MŚ w narciarstwie klasycznym. Małysz o Stochu: Stresu nie da się wyłączyć

W czwartek o godzinie 17 konkurs na dużej skoczni w Predazzo. - Co cię zadowoli? - zapytaliśmy Kamila. - Nie wiem - odparł bez namysłu. A po krótkiej chwili zastanowienia dodał: - Albo nie tak. Może nie będę bał się tego wymawiać. Zadowoli mnie medal. Najlepiej złoty. Konkurs w czwartek o 17. Relacja na żywo na Sport.pl i aplikacji Sport.pl Live na Androida.

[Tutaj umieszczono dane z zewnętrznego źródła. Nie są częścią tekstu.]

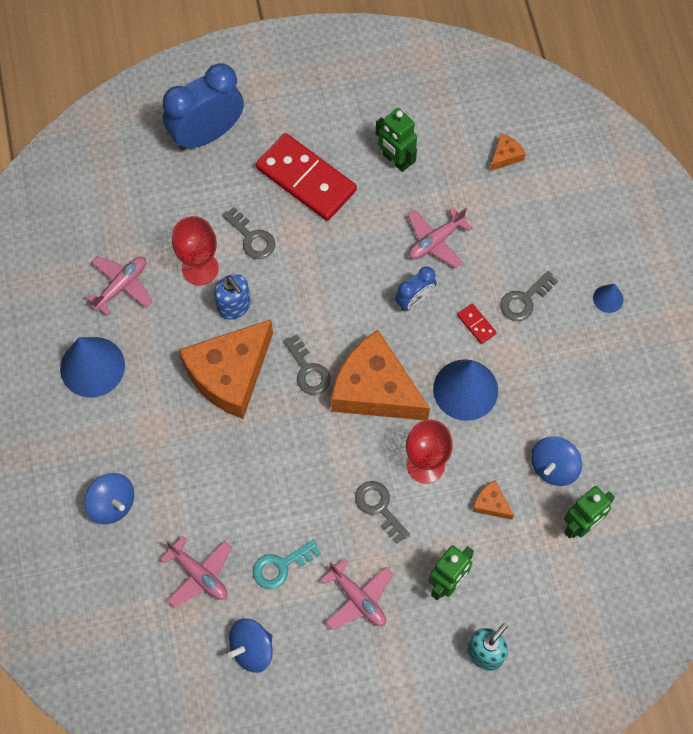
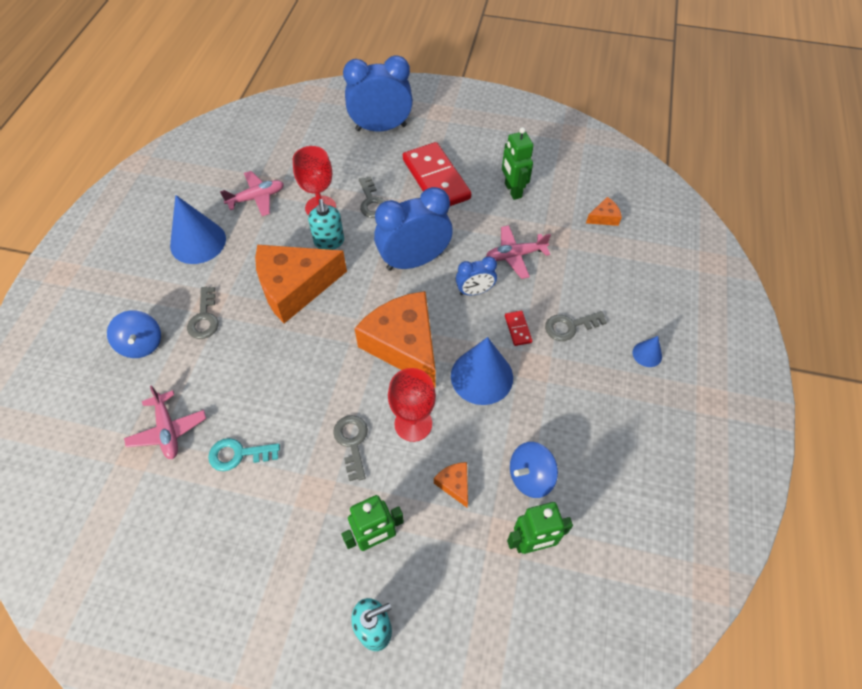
camera: 25 degrees right, 10 degrees down
blue soap dispenser [214,274,251,320] -> turquoise soap dispenser [308,199,344,250]
blue spinning top [228,619,273,673] -> none
grey key [283,334,331,395] -> grey key moved to [187,287,218,339]
pink plane [321,558,393,630] -> none
none -> blue clock [374,187,453,271]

Klasyfikacja medalowa i wszystko o MŚ w narciarstwie klasycznym

Dziesięć lat temu na tych samych skoczniach podwójnym mistrzem świata został Adam Małysz, który jest honorowym obywatelem tego włoskiego miasteczka.

Robert Błoński: Możesz porównać skoczka Kamila Stocha ze skoczkiem Adamem Małyszem?

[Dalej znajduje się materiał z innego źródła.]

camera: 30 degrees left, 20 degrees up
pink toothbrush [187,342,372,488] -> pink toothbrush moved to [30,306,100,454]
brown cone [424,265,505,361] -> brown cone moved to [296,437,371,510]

Adam Małysz: Jesteśmy zupełnie innymi zawodnikami. Kamil jest bardzo dobry technicznie, ma kapitalne predyspozycje fizyczne, jest strasznie chudy. Ale na progu ma inny kąt natarcia, bardziej wychodzi do kierunku odbicia, ja odbijałem się wyżej i leciałem. Nie ma dwóch identycznych skoczków, można się na kimś wzorować, ale najlepiej jest wypracować sobie własną technikę.

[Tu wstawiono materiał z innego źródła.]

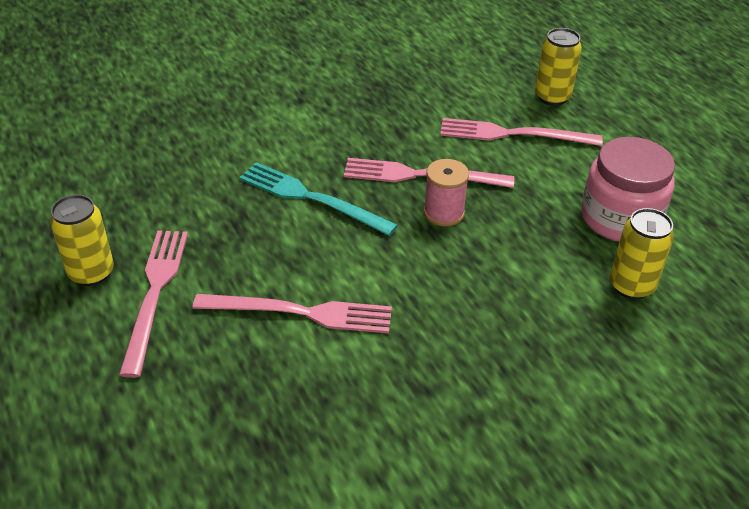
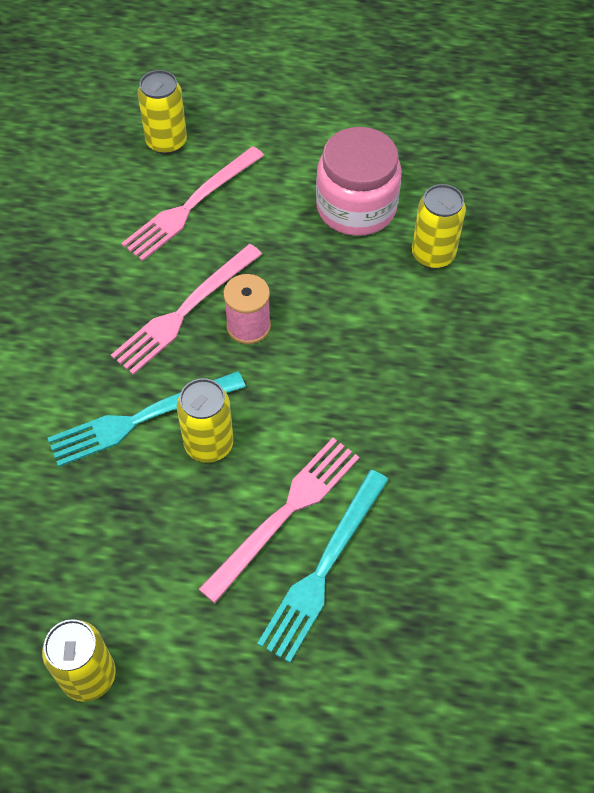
camera: 55 degrees left, 15 degrees up
pink fork [119,230,188,378] -> none
none -> yellow can [177,378,234,463]
none -> turquoise fork [257,470,389,663]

Chciałbyś coś powiedzieć Kamilowi przed konkursem?

- Nie mogę się odzywać, bo mógłbym zakłócić wypracowany i ustalony z trenerem porządek. Jeśli Kamil chce porady, to sam po nią przyjdzie. Nie mogę reagować, nie jestem z grupą na co dzień. Nie przyjechałem tu jako ratownik czy cudowny uzdrowiciel. Prędzej porozmawiam z trenerami. Lepiej, jak o pewnych rzeczach zawodnik dowiaduje się od szkoleniowca, a nie osób trzecich, bo później zaczyna się mieszanie w głowie.

W sobotę na średniej skoczni Stoch był drugi po pierwszej serii, ale zepsuł skok finałowy i zajął ósme miejsce. Później mówił, że to nie psychika zadecydowała o błędzie.

- A co innego, jak nie głowa? Inaczej trudno to wytłumaczyć. Widzę, że Kamil trafił z formą, ale w sobotę popełnił błąd. Stresu nie da się całkowicie wyłączyć. Od zawodnika zależy, czy potrafi go kontrolować. Kamil od dawna współpracuje z psychologiem i ma zakodowane czynności, które zawsze wykonuje przed skokiem. Ale nerwów nigdy nie da się wyłączyć do końca. Zawsze są, szczególnie na takiej imprezie jak mistrzostwa czy igrzyska. Wtedy najważniejsze jest, o czym i w jaki sposób się myśli. Tam musi być myślenie pozytywne. Największą głupotą jest powtarzać: "Nie mogę spóźnić skoku", bo wtedy na pewno się spóźni. Psycholog Jan Blecharz uczył mnie, że jak spóźniałem odbicie, to miałem powtarzać sobie "wcześniej traf w próg". Miałem swoją regułkę, którą na okrągło powtarzałem: "Kolanka luźno, klatka daleko" itd. Jeśli zawodnik jest w formie i myśli pozytywnie, to wykona wszystko, co sobie powtarza.